Return the listing below word for word, leaving out the pictures.
++++ Supplied records
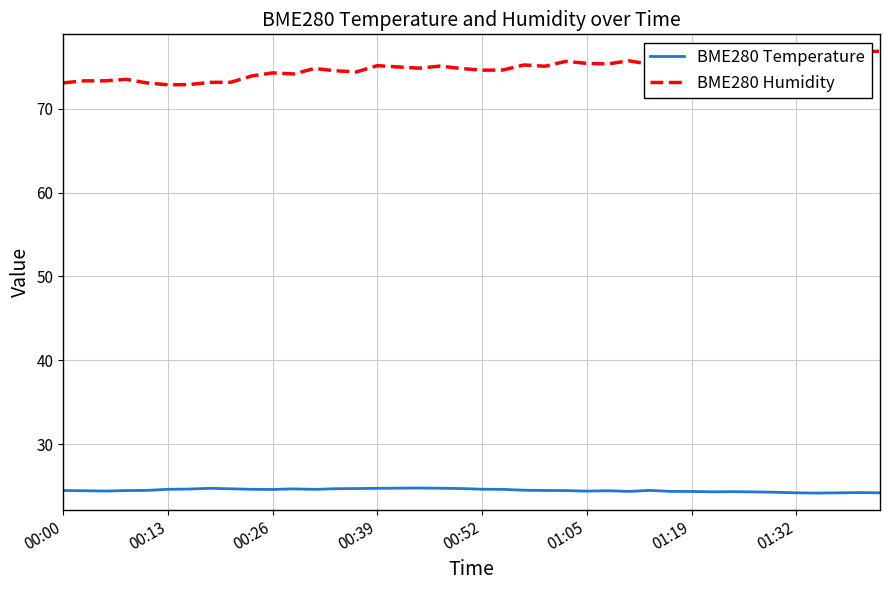

How many BME280 Temperature values are between 24 and 25?

40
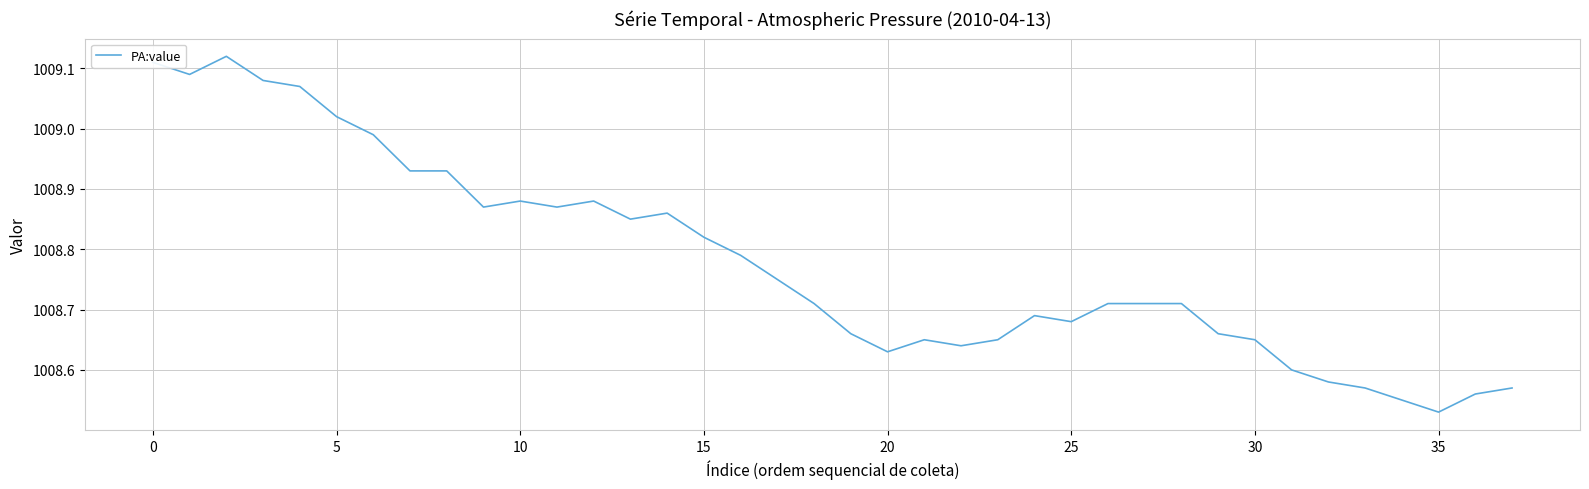

Does the chart display data point markers on the line(s)?

No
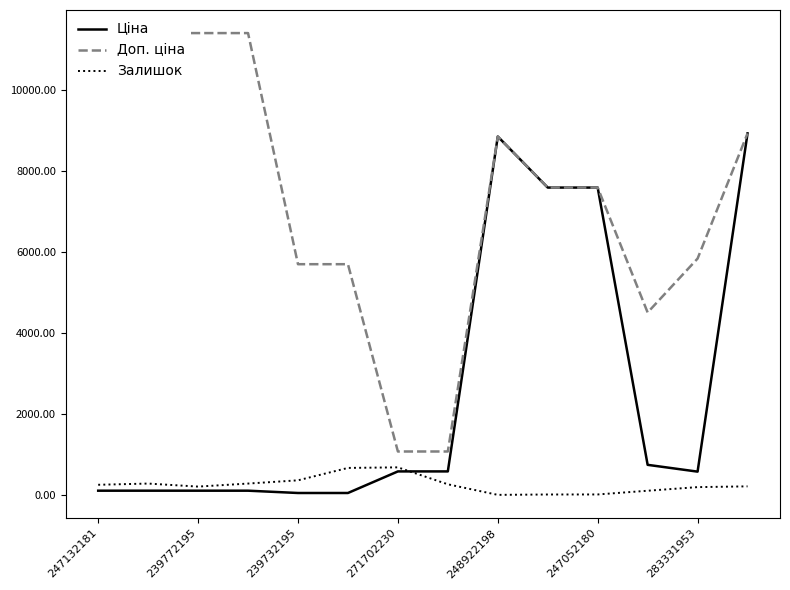

Is it true that Залишок equals 690.0 at 271702230?

True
++++++++
● **Solution for this exercise**
How many BME280 Temperature values are between 24 and 25?

40

Does the chart display data point markers on the line(s)?

No

Is it true that Залишок equals 690.0 at 271702230?

True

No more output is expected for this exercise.